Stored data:
Start of Block
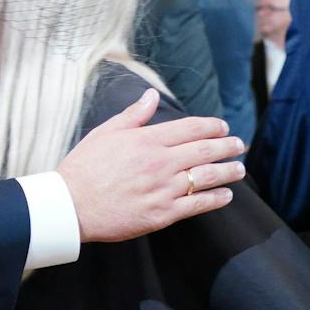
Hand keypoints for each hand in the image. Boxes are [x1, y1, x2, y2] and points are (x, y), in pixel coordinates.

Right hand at [58, 89, 244, 241]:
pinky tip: (225, 195)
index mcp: (147, 140)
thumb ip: (133, 115)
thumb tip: (151, 95)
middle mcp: (160, 162)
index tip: (222, 127)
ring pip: (207, 176)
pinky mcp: (163, 213)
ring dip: (228, 171)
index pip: (190, 128)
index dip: (212, 126)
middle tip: (239, 145)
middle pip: (205, 150)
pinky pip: (198, 204)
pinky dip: (216, 198)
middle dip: (227, 146)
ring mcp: (164, 189)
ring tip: (239, 169)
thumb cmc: (83, 168)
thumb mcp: (105, 133)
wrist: (70, 206)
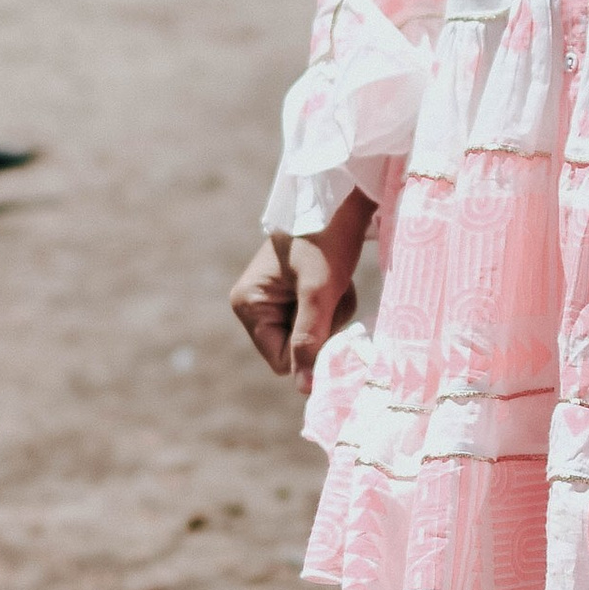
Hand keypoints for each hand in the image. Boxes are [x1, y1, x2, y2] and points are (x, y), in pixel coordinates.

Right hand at [230, 189, 372, 393]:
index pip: (282, 360)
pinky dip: (332, 305)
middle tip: (334, 295)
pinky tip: (334, 280)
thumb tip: (304, 390)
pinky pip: (315, 319)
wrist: (340, 199)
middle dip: (322, 328)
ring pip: (309, 335)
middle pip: (295, 348)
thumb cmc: (326, 240)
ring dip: (331, 315)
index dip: (310, 349)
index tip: (330, 321)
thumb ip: (310, 340)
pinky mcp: (289, 293)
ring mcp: (271, 299)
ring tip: (335, 283)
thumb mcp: (319, 292)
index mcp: (248, 304)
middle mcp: (252, 304)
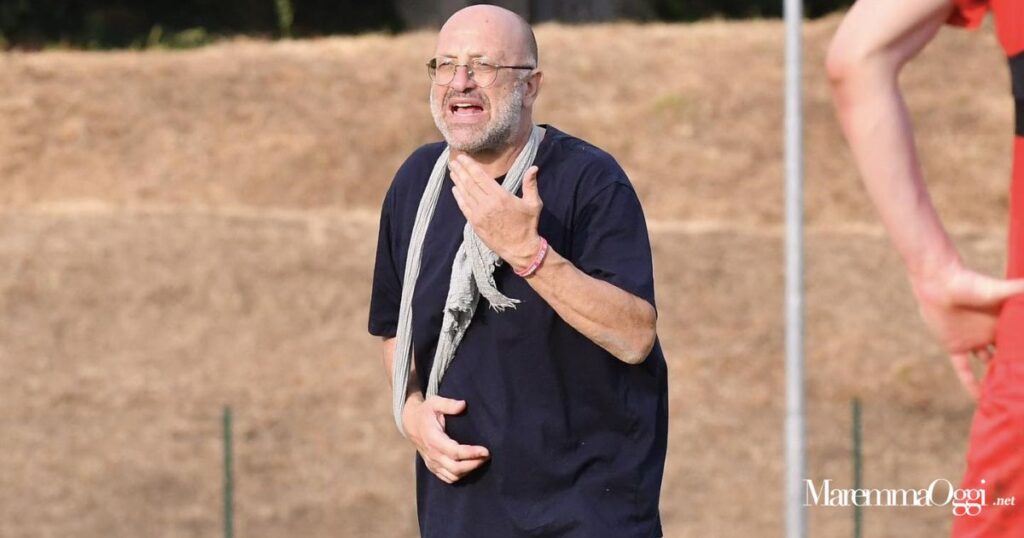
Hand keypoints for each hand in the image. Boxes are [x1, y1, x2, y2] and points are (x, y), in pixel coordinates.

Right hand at [401, 395, 489, 483]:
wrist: (410, 424)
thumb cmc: (425, 412)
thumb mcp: (434, 402)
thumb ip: (448, 404)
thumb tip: (463, 405)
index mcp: (433, 439)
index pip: (454, 452)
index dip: (471, 453)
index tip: (486, 450)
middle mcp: (432, 454)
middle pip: (455, 468)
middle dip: (474, 463)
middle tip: (487, 455)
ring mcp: (432, 463)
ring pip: (453, 475)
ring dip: (469, 470)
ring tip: (481, 460)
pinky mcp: (433, 467)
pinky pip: (448, 478)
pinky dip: (460, 476)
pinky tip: (470, 467)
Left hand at [449, 155, 542, 270]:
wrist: (520, 248)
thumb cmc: (528, 225)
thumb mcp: (534, 204)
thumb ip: (530, 185)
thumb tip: (533, 167)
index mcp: (501, 196)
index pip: (481, 177)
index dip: (470, 166)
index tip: (462, 157)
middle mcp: (487, 204)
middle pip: (470, 183)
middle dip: (460, 170)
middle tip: (453, 161)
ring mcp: (479, 215)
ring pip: (465, 194)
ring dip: (457, 181)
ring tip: (452, 171)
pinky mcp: (475, 224)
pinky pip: (464, 207)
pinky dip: (458, 197)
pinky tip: (455, 189)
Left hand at [911, 261, 1023, 398]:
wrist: (938, 283)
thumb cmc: (970, 283)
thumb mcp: (1000, 290)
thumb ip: (1021, 289)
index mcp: (1004, 322)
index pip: (1020, 343)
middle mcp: (991, 333)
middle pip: (1007, 355)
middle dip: (1017, 369)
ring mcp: (972, 341)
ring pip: (988, 364)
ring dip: (997, 377)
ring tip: (1011, 396)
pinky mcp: (954, 346)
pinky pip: (964, 369)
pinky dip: (971, 384)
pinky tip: (979, 399)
End of Block
# Work instruction:
Work out how many lines contain the word "Right" in the records, and answer with the number only.

# Worked solution:
3